For this to work, it is essential that a unified workforce for children is developed with shared outcomes, joint accountabilities and access to training and development. It is also essential that children and their families have their say in developing the services that affect them.

Education

How can education help?

  • Education needs to be of high quality, inspiring, engaging and relevant from an early age. This will have a huge impact on improving the life chances of children and young people.

  • Schools can help those already caught up in the criminal justice system rather than giving up on them, by developing a more flexible curriculum.

  • Schools also have a role in supporting other aspects of the emotional, social and physical well being of children, by building strong partnerships with parents and carers.

Youth crime services

Youth crime services have seen marked successes in the development of new initiatives to tackle offending behaviour. The processes have become quicker, community sentencing is more flexible and effective, and restorative justice is leading young offenders to face the consequences, as well as the causes, of their offending.

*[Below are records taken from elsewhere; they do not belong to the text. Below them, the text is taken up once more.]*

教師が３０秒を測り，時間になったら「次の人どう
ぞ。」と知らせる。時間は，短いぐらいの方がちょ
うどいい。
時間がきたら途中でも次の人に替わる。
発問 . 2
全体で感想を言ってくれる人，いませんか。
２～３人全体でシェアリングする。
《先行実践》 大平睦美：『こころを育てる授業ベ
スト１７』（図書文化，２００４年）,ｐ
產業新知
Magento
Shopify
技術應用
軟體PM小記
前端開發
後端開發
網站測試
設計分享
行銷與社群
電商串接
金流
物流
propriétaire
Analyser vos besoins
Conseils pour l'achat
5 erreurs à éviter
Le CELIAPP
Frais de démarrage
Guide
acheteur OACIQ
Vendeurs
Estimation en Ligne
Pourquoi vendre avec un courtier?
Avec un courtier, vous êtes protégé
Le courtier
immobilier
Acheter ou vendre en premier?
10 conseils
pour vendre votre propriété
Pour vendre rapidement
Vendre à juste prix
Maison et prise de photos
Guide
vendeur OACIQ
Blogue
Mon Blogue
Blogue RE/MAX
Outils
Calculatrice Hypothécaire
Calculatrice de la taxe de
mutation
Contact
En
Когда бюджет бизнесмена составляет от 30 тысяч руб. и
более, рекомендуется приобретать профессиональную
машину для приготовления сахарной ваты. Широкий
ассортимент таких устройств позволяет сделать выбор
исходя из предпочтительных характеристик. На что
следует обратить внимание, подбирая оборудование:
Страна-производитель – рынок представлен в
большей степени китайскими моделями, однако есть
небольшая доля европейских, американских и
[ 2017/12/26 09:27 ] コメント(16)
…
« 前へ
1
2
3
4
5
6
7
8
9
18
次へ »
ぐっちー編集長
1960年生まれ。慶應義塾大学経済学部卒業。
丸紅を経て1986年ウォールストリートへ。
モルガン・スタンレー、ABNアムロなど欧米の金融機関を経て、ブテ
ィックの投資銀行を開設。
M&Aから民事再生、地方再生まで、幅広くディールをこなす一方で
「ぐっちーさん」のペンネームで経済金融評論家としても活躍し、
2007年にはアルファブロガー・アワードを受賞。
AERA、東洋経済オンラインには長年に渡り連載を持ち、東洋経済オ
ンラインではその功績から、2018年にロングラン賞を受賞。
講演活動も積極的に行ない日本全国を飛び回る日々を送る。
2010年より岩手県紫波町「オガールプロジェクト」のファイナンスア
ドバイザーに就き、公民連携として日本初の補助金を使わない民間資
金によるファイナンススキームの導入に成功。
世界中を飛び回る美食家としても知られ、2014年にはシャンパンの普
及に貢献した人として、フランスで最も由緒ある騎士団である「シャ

Youth offender panels, where the young offender meets the victim, and parenting programmes have been successful in many areas.

New Deal programmes

The new deal programmes involve community-based training opportunities and specifically set out to recruit those young people that are finding it difficult to find jobs. Theses people may have few or no qualifications, no work experience, criminal records, low aspirations or are second generation unemployed.

Community enterprises

Community enterprises are community-based businesses with social goals. They are started often to meet a specific community regeneration need and can vary widely in scope of their scale, focus and geographic context. Their main aim is to achieve long term financial sustainability.

Community enterprises such as development trusts tend to emerge in neighbourhoods that have experienced a fall in the strength of their local economy. The areas tend to lack facilities through lack of investment from the private sector.

Supporting ex-offenders

Evidence provided by the Social Exclusion Unit shows that providing ex-prisoners with stable environments once they have been released helps to reduce the risk of them offending again.

Agencies therefore need to work with offenders while they are still serving their sentences, prior to their release to ensure adequate support with housing and other personal needs are provided. This will involve dealing with housing benefit payments and tenancy management.

Leisure activities

Providing young people with plenty of things to do and, more importantly, with activities that they want to do will help keep them from engaging in nuisance behaviour. Local residents put this high on their list of priorities. Young offenders have also said that boredom was a main reason why they took part in anti-social behaviour.

Participating in cultural and sports activities can provide the less academically minded young person with opportunities for success and self-fulfillment that simply do not exist for them elsewhere.

Drug programmes

The development of drug programmes is vital for tackling drugs, which is a key trigger of anti-social behaviour

Helping families

A number of local authorities are involved in the provision of parenting development and other support to the parents of vulnerable young children, building on the fact that many of them come into contact with the council in a variety of ways.

Physical environment

Streets, shop fronts, walls, fences, or railway bridges that are covered with graffiti, areas strewn with litter and abandoned furniture or that are dirty, give the impression that a place is un-cared for, neglected and far from the minds of officials or authorities. They also give a message that somehow it is acceptable to behave badly in such areas because nobody is going to care.

The development of local initiatives and strategies to provide clean and attractive environments, where people feel safe, is therefore vital. Clean environments are less likely to suffer environmental damage and anti-social behaviour.

The 'broken window' theory has shown that neglect attracts abuse. If graffiti and litter is dealt with quickly, broken windows repaired straight away, there is less likely to be more of the same.